»»

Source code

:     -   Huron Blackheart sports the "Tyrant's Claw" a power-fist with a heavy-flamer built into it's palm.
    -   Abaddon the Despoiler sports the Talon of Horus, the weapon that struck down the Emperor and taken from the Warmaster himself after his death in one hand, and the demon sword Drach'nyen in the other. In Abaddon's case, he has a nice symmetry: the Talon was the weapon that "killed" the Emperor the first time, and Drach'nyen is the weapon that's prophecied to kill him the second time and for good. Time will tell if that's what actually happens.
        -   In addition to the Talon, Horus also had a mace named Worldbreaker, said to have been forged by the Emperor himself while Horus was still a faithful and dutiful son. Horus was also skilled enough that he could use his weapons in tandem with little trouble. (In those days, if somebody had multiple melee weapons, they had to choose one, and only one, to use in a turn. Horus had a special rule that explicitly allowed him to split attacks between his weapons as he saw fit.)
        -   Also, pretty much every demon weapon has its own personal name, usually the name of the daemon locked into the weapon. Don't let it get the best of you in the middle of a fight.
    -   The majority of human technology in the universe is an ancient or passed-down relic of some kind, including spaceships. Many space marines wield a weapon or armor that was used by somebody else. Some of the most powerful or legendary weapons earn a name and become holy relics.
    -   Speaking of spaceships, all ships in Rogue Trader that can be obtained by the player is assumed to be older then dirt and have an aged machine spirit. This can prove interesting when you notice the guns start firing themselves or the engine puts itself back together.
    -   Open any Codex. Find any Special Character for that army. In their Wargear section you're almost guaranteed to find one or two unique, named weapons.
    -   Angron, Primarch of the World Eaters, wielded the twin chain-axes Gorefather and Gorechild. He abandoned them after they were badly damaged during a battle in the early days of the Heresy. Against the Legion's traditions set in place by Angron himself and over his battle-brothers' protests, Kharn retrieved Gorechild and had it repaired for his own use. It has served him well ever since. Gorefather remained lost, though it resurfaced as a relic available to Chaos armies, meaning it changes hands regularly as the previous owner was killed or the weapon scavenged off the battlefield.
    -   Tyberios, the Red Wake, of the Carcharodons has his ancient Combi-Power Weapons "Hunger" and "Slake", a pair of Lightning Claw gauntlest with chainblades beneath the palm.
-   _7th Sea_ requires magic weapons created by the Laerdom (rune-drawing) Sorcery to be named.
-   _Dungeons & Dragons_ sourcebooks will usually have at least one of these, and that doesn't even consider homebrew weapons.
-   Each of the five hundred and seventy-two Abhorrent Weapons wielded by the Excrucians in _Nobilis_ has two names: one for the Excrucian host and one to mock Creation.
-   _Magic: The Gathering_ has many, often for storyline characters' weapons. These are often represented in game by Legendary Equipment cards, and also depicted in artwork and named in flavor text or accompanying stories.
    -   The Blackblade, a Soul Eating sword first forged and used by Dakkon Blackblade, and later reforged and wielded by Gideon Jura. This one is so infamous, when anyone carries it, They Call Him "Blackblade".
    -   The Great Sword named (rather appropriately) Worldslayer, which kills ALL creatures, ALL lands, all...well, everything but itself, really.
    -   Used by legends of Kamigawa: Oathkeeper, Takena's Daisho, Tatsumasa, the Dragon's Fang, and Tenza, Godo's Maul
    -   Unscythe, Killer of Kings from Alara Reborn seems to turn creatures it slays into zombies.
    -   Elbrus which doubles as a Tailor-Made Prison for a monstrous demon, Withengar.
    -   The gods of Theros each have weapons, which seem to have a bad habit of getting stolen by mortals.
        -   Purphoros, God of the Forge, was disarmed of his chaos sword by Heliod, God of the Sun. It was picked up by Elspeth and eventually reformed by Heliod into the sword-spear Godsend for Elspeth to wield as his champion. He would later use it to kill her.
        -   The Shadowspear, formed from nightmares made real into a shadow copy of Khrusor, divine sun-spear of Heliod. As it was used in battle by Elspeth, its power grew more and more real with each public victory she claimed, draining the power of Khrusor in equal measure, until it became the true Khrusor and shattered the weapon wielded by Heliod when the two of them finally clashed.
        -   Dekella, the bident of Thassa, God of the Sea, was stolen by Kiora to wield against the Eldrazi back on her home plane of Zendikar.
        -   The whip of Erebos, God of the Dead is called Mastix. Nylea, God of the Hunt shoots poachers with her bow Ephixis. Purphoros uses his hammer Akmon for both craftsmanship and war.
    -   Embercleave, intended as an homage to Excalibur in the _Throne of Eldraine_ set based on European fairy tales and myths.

««

* _What is being asked_:
Please duplicate all of the entries above character for character, changing nothing.

* _Written solution_:
Source code

:     -   Huron Blackheart sports the "Tyrant's Claw" a power-fist with a heavy-flamer built into it's palm.
    -   Abaddon the Despoiler sports the Talon of Horus, the weapon that struck down the Emperor and taken from the Warmaster himself after his death in one hand, and the demon sword Drach'nyen in the other. In Abaddon's case, he has a nice symmetry: the Talon was the weapon that "killed" the Emperor the first time, and Drach'nyen is the weapon that's prophecied to kill him the second time and for good. Time will tell if that's what actually happens.
        -   In addition to the Talon, Horus also had a mace named Worldbreaker, said to have been forged by the Emperor himself while Horus was still a faithful and dutiful son. Horus was also skilled enough that he could use his weapons in tandem with little trouble. (In those days, if somebody had multiple melee weapons, they had to choose one, and only one, to use in a turn. Horus had a special rule that explicitly allowed him to split attacks between his weapons as he saw fit.)
        -   Also, pretty much every demon weapon has its own personal name, usually the name of the daemon locked into the weapon. Don't let it get the best of you in the middle of a fight.
    -   The majority of human technology in the universe is an ancient or passed-down relic of some kind, including spaceships. Many space marines wield a weapon or armor that was used by somebody else. Some of the most powerful or legendary weapons earn a name and become holy relics.
    -   Speaking of spaceships, all ships in Rogue Trader that can be obtained by the player is assumed to be older then dirt and have an aged machine spirit. This can prove interesting when you notice the guns start firing themselves or the engine puts itself back together.
    -   Open any Codex. Find any Special Character for that army. In their Wargear section you're almost guaranteed to find one or two unique, named weapons.
    -   Angron, Primarch of the World Eaters, wielded the twin chain-axes Gorefather and Gorechild. He abandoned them after they were badly damaged during a battle in the early days of the Heresy. Against the Legion's traditions set in place by Angron himself and over his battle-brothers' protests, Kharn retrieved Gorechild and had it repaired for his own use. It has served him well ever since. Gorefather remained lost, though it resurfaced as a relic available to Chaos armies, meaning it changes hands regularly as the previous owner was killed or the weapon scavenged off the battlefield.
    -   Tyberios, the Red Wake, of the Carcharodons has his ancient Combi-Power Weapons "Hunger" and "Slake", a pair of Lightning Claw gauntlest with chainblades beneath the palm.
-   _7th Sea_ requires magic weapons created by the Laerdom (rune-drawing) Sorcery to be named.
-   _Dungeons & Dragons_ sourcebooks will usually have at least one of these, and that doesn't even consider homebrew weapons.
-   Each of the five hundred and seventy-two Abhorrent Weapons wielded by the Excrucians in _Nobilis_ has two names: one for the Excrucian host and one to mock Creation.
-   _Magic: The Gathering_ has many, often for storyline characters' weapons. These are often represented in game by Legendary Equipment cards, and also depicted in artwork and named in flavor text or accompanying stories.
    -   The Blackblade, a Soul Eating sword first forged and used by Dakkon Blackblade, and later reforged and wielded by Gideon Jura. This one is so infamous, when anyone carries it, They Call Him "Blackblade".
    -   The Great Sword named (rather appropriately) Worldslayer, which kills ALL creatures, ALL lands, all...well, everything but itself, really.
    -   Used by legends of Kamigawa: Oathkeeper, Takena's Daisho, Tatsumasa, the Dragon's Fang, and Tenza, Godo's Maul
    -   Unscythe, Killer of Kings from Alara Reborn seems to turn creatures it slays into zombies.
    -   Elbrus which doubles as a Tailor-Made Prison for a monstrous demon, Withengar.
    -   The gods of Theros each have weapons, which seem to have a bad habit of getting stolen by mortals.
        -   Purphoros, God of the Forge, was disarmed of his chaos sword by Heliod, God of the Sun. It was picked up by Elspeth and eventually reformed by Heliod into the sword-spear Godsend for Elspeth to wield as his champion. He would later use it to kill her.
        -   The Shadowspear, formed from nightmares made real into a shadow copy of Khrusor, divine sun-spear of Heliod. As it was used in battle by Elspeth, its power grew more and more real with each public victory she claimed, draining the power of Khrusor in equal measure, until it became the true Khrusor and shattered the weapon wielded by Heliod when the two of them finally clashed.
        -   Dekella, the bident of Thassa, God of the Sea, was stolen by Kiora to wield against the Eldrazi back on her home plane of Zendikar.
        -   The whip of Erebos, God of the Dead is called Mastix. Nylea, God of the Hunt shoots poachers with her bow Ephixis. Purphoros uses his hammer Akmon for both craftsmanship and war.
    -   Embercleave, intended as an homage to Excalibur in the _Throne of Eldraine_ set based on European fairy tales and myths.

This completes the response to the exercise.